Quanto àqueles que somente alegam servir a Cristo, vale um
segundo desdobramento prático da doutrina do senhorio de Cristo. Há muitos em nossos dias que pensam que terão um lugar nos céus simplesmente porque um dia aceitaram um apelo feito em uma igreja. Estas pessoas acreditam que por terem feito a conhecida “oração do pecador” e terem orado para que Jesus entrasse em seu coração, isto já seria o bastante. Se você insiste em comportamento pecaminoso e ainda alega ser salvo, sua compreensão do ensinamento de Cristo está equivocada. Jesus Cristo não pode ser o seu Salvador sem ser Senhor sobre Sua vida. A salvação é uma obra de Deus, da graça de Deus, concedida gratuitamente a todos os que são eficazmente chamados pelo Evangelho. Todavia, o amor de Deus revelado na cruz do Calvário é de sobremodo constrangedor, ao ponto de levar o salvo a viver no caminho de boas obras, as quais Deus preparou de antemão para que andássemos nelas. Deus não tem filhos perdidos por aí no mundo vivendo de modo irresponsável, sem arrependimento. Repito: a salvação é um ato livre da graça de Deus, mas que nos constrange a obedecê-Lo. A Bíblia descreve a salvação como o novo nascimento, o que significa ter novos apetites, novas inclinações, novas prioridades. Quando Deus realiza nosso nascimento espiritual, ele não permite que nada extinga essa vida. Pelo contrário, aqueles que Deus vivifica, ele os preserva e os mantém vivos, para que, um dia, atinjam o alvo para o qual ele os regenerou.

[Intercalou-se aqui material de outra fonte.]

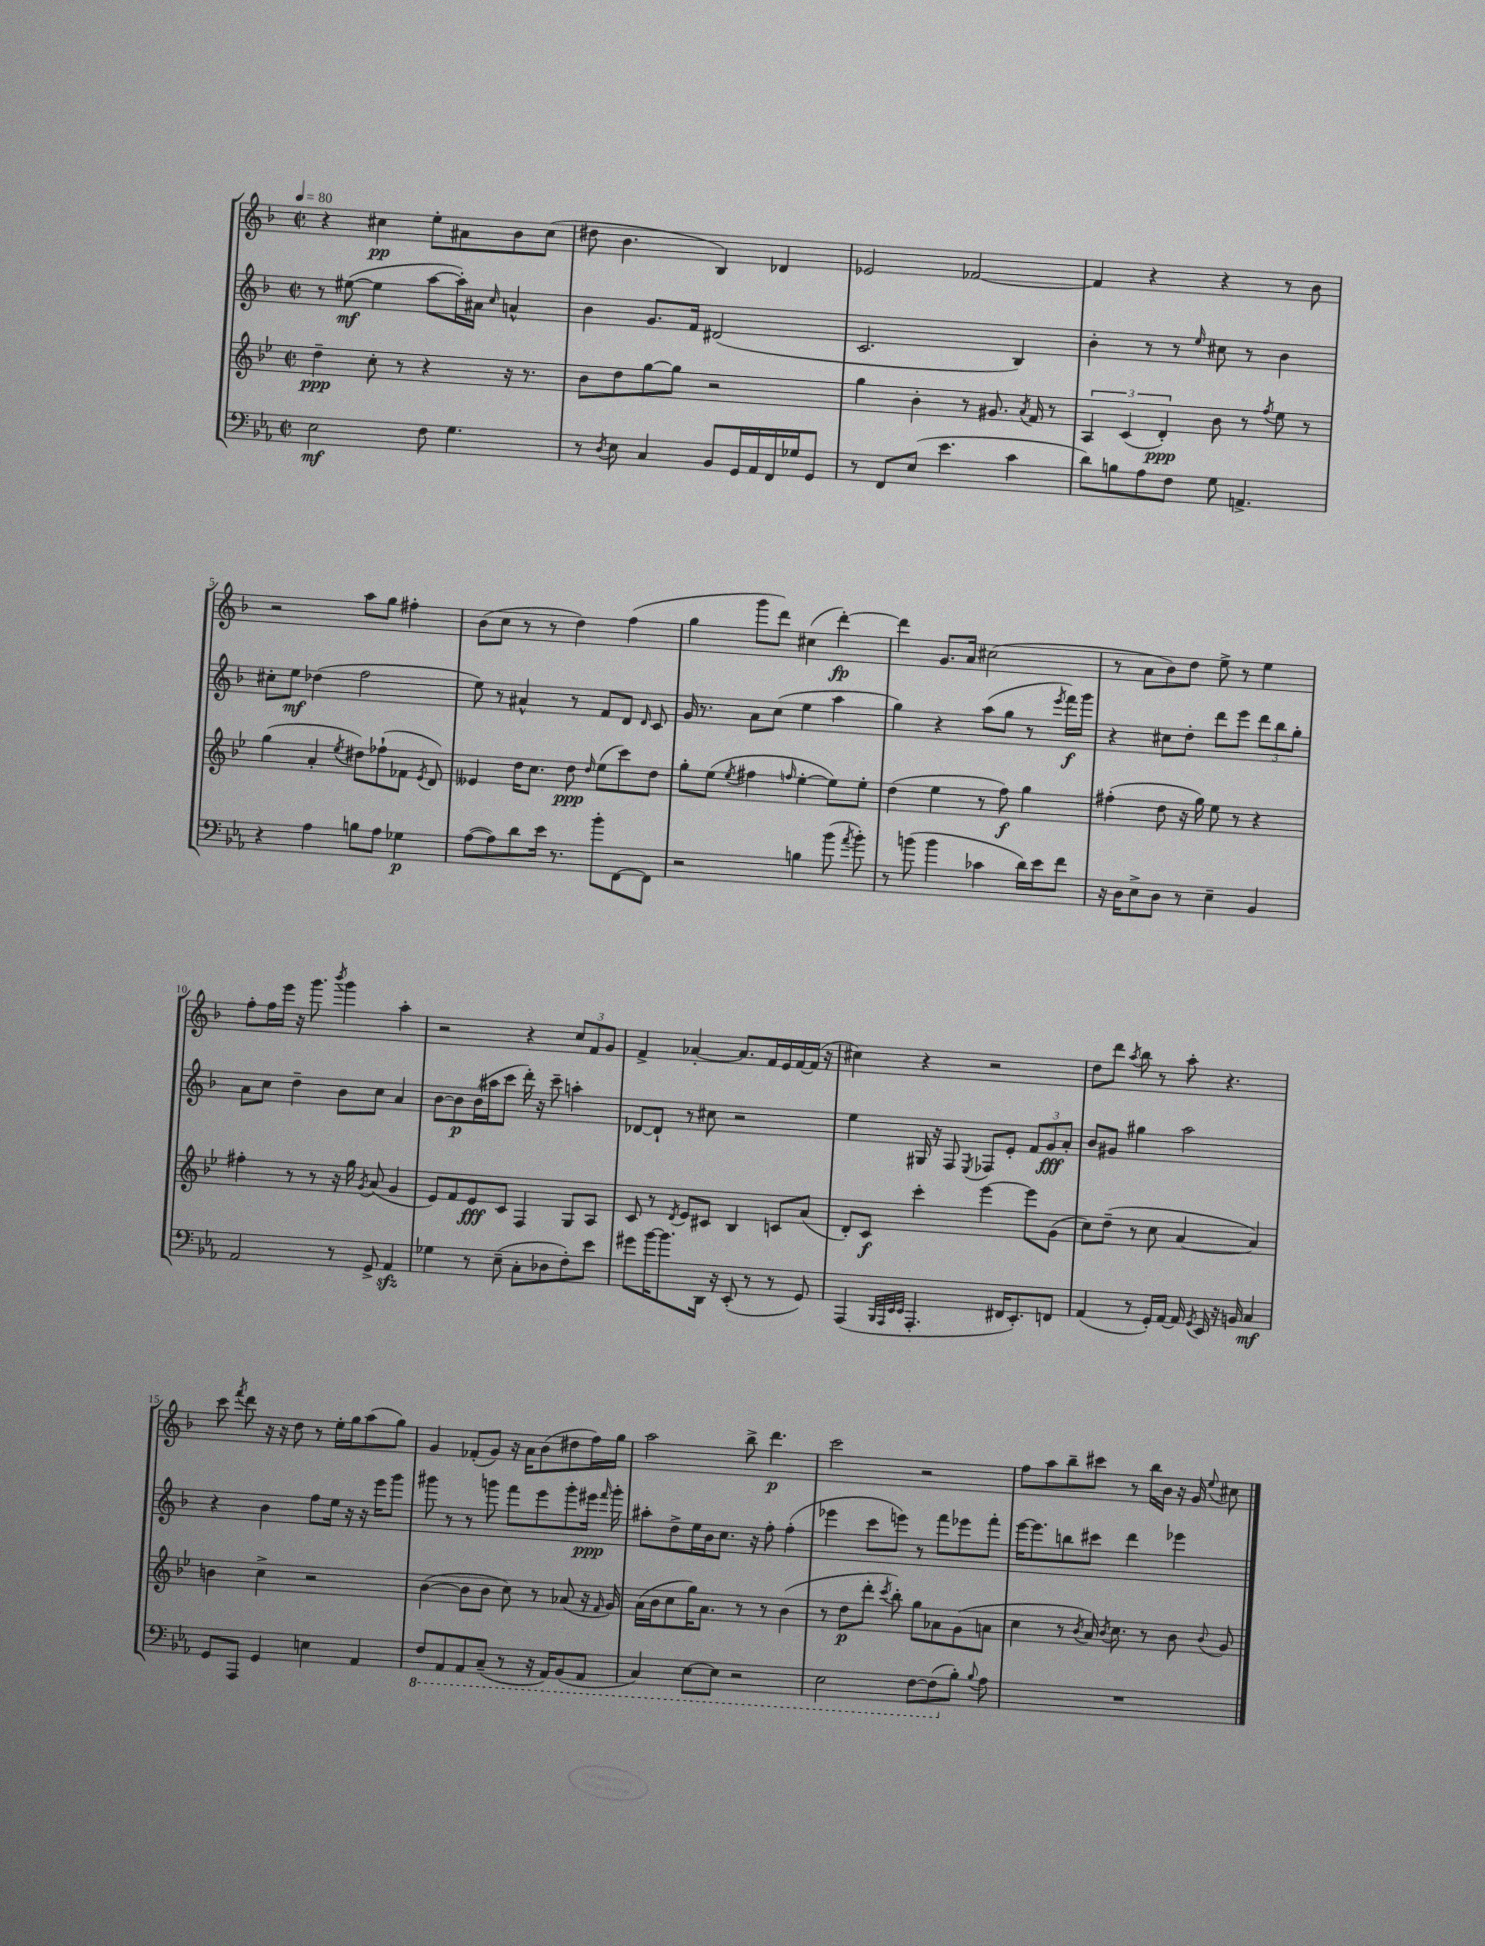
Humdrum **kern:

**kern	**kern	**kern	**kern
*staff4	*staff3	*staff2	*staff1
*clefF4	*clefG2	*clefG2	*clefG2
*k[b-e-a-]	*k[b-e-]	*k[b-]	*k[b-]
*M2/2	*M2/2	*M2/2	*M2/2
*met(c|)	*met(c|)	*met(c|)	*met(c|)
*MM80	*MM80	*MM80	*MM80
2E-	4dd~	8r	4r
.	.	([8ee#	.
.	8cc'	4ee#]	4cc#
.	8r	.	.
8F	4r	[8aa	8ee'
4.G	.	16aa'])	8a#
.	.	16a#	.
.	.	16qqcc	.
.	16r	4a^^	8b-
.	8.r	.	.
.	.	.	(8cc#
=	=	=	=
8r	8b-	4b-	8dd#
8qD	.	.	.
8E-	8dd	.	4.b-
4C	[8gg	8.g	.
.	8gg]	.	.
.	.	16f	.
8BB-	2r	(2d#	4B-)
16GG	.	.	.
16AA-	.	.	.
16FF	.	.	4d-
16G-	.	.	.
8GG	.	.	.
=	=	=	=
8r	4gg	2.c	2e-
8FF	.	.	.
(8E-	4b-'	.	.
4.e-	.	.	.
.	8r	.	[2f-
.	8.g#	.	.
4c	.	4B-)	.
.	8qa	.	.
.	16f	.	.
.	8r	.	.
=	=	=	=
8d)	6A	4b-'	4f-]
8B	.	.	.
.	(6c	.	.
8A-	.	8r	4r
.	6d')	.	.
8F	.	8r	.
.	.	16qqee	.
8G	8b-	8cc#	4r
4.AA^	8r	8r	.
.	8qff	.	.
.	8ee-	4b-	8r
.	8r	.	8b-
=	=	=	=
4r	(4gg	8cc#'	2r
.	.	8ee	.
4A-	4a'	(4dd-	.
.	8qee-	.	.
8B	8dd#)	2ff	8aa
8A-	(8ff-`	.	8gg
4G-	8f-	.	4ff#'
.	8qe-	.	.
.	8d)	.	.
=	=	=	=
([8A-	4e--	8ee)	(8b-
8A-])	.	8r	8cc
8d	16dd	4a#^^	8r
.	8.cc	.	.
16e-	.	.	8r
8.r	.	.	.
.	8dd	8r	4dd)
.	16qqdd	.	.
8b-'	(8ee-	8f	.
[8FF	8ccc)	8d	(4ff
.	.	16qqd	.
8FF]	8dd	8c	.
=	=	=	=
2r	8gg'	16g	4gg
.	.	8.r	.
.	(8ee-	.	.
.	8qee-	.	.
.	4ff#	8a	8ggg
.	.	(8cc	8ddd)
.	16qqff	.	.
4B	[4ee-'	4ee	(4cc#
(8b-	8ee-])	4aa	[4ddd')
8qa-	.	.	.
8b-')	8ee-'	.	.
=	=	=	=
8r	(4dd	4gg)	4ddd]
(8b	.	.	.
4b	4ee-	4r	8.g
.	.	.	16a
4c-	8r	(8aa	(2cc#
.	8ff)	8gg	.
16d)	4gg	8r	.
16e-	.	.	.
.	.	8qeee	.
8f	.	16fff)	.
.	.	16ggg	.
=	=	=	=
16r	(4ff#'	4r	8r
16D	.	.	.
8E-^	.	.	8a
8D	8dd	8cc#	8b-)
8r	16r	8dd'	8dd
.	16gg)	.	.
4E-~	8ee-	8ddd	8ee^
.	8r	8eee	8r
4BB-	4r	12ddd	4ee
.	.	12bb-	.
.	.	12gg'	.
=	=	=	=
2AA-	4ff#'	8a	8ff'
.	.	8cc	16ff
.	.	.	16eee
.	8r	4dd~	16r
.	.	.	8.ggg
.	8r	.	.
.	.	.	8qbbb-
8r	16r	8b-	4ggg
.	16gg	.	.
.	8qg	.	.
8GG^	(8a	8cc	.
4AA-	4g	4a	4aa'
=	=	=	=
4G-	8e-)	[8b-	2r
.	8f	8b-]	.
8r	8e-	(16b-	.
.	.	16aa#	.
(8E-~	8c	8ccc	.
8C'	4F	16ddd')	4r
.	.	16r	.
8D-	.	8ccc~	.
8F')	8G	4aa'	12cc
.	.	.	12f
8e-	8A	.	.
.	.	.	12g
=	=	=	=
8g#	8c	[8d-	4f^
[16b-	8r	8d-`]	.
8.b-]	.	.	.
.	8qd	.	.
.	8e-	8r	[4a-'
16DD	8c#	8cc#	.
16r	.	.	.
(8EE-'	4B-	2r	8.a-]
8r	.	.	.
.	.	.	16f
8r	8c	.	16e
.	.	.	[16f
8GG)	(8a	.	(16f]
.	.	.	16r
=	=	=	=
(4AAA-	8d')	4ee	4cc#)
.	8c	.	.
32qqBBB-	.	.	.
32qqAAA-	.	.	.
32qqEE-	.	.	.
32qqEE-	.	.	.
4.AAA-'	4ccc'	16G#	4r
.	.	16r	.
.	.	8F	.
.	.	8qE	.
.	[4eee-	8F-	2r
16FF#	.	8e'	.
8.EE-')	.	.	.
.	8eee-]	12f	.
.	.	12g	.
8FF	(8g	.	.
.	.	12a'	.
=	=	=	=
(4AA-	8cc)	8b-	8dd
.	(8dd~	8g#	8ddd
.	.	.	8qaa
8r	8r	4gg#	8bb-
16GG')	8cc	.	8r
[16AA-	.	.	.
16AA-]	[4a	2aa	8aa'
8qGG	.	.	.
16EE-	.	.	.
16r	.	.	4.r
16BB	.	.	.
4C	4a])	.	.
=	=	=	=
8GG	4b	4r	8ccc
.	.	.	8qfff
8AAA-	.	.	8ddd
4GG	4cc^	4b-	16r
.	.	.	16r
.	.	.	8dd
4E	2r	8ff	8r
.	.	16ee	16ee'
.	.	16r	16gg
4AA-	.	16r	(8aa
.	.	16eee	.
.	.	8ggg	8gg)
=	=	=	=
8FF	([4b-	8ggg#	4g
8AAA-	.	8r	.
8AAA-	8b-]	8r	(8f-'
(8CC~	8b-	8ggg	8g)
8r	8cc)	8fff	16r
.	.	.	16a
16r	8r	8eee	(8b-
16AAA-)	.	.	.
(8BBB-	(8a-	8ggg'	8dd#
8AAA-	16r	16eee#	16ff)
.	16qqf	16qqfff	.
.	16g)	16ggg'	16gg
=	=	=	=
4CC)	(16a	8aa#'	2aa
.	16b-	.	.
.	8cc	8dd^	.
[8EE-	16gg)	16ee	.
.	8.a	16b-	.
8EE-]	.	8.cc	.
2r	8r	.	8bb-^
.	.	16r	.
.	8r	8ff'	4.ddd
.	(4b-	(4ff'	.
=	=	=	=
2EE-	8r	4eee-	2ccc
.	8dd	.	.
.	8ddd'	8ccc	.
.	8qccc	.	.
.	8bb-')	8eee)	.
[8FF	8gg	8r	2r
(8FF]	8a-	8fff	.
8B-')	(8g	8eee-	.
8qqB-	.	.	.
8A-	8a	8fff'	.
=	=	=	=
1r	4cc	[16eee	8ff
.	.	8.eee]	.
.	.	.	8aa
.	8r	8bb	8bb-~
.	8qb-	.	.
.	16a)	8ccc#	8ccc#
.	8qb-	.	.
.	8.cc	.	.
.	.	4ddd	8r
.	8r	.	16bb-
.	.	.	16b-
.	8b-	4eee-	16r
.	.	.	16g
.	8qqb-	.	8qqee
.	8g	.	8cc#
==	==	==	==
*-	*-	*-	*-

Por fim, e não menos importante, eu gostaria de aplicar o
entendimento do senhorio de Cristo na vida daqueles que, de fato, seguem a Jesus. Vivemos dias de muita informação: canais de notícias com sinal aberto 24h, internet, redes sociais, conversas pessoais. E no meio de tanta informação, nos sentimos um pouco “confusos”: parece que a ciência não dialoga com a política, que por sua vez não conversa com a saúde, que por sua vez parece estar em choque com a economia. Dias como os nossos são extremamente estressantes, pois de forma geral parece o mundo está como um barco à deriva. O que será de nós, de nossas vidas, de nossas existências, de nosso sustento? São perguntas legítimas que fazemos. Mas antes que isso cause em nós uma ansiedade doentia, lembremo-nos do senhorio de Cristo: Ele reina sobre a política, sobre a ciência, sobre a economia, sobre a saúde. Ainda que exista conflito entre estas esferas, Ele se mantém soberano sobre todas as coisas. Medite no Evangelho com esta ótica, percebendo que Ele exerceu e exerce o domínio, a autoridade sobre todas elas. Ele governa todo o universo, colocando cada estrela em seu lugar; Ele governa os reinos, os povos e as nações; estão debaixo de seu senhorio todas as coisas, nos céus e na terra, sejam anjos, principados, potestades, mas sejam também homens, animais, vermes, bactérias e vírus.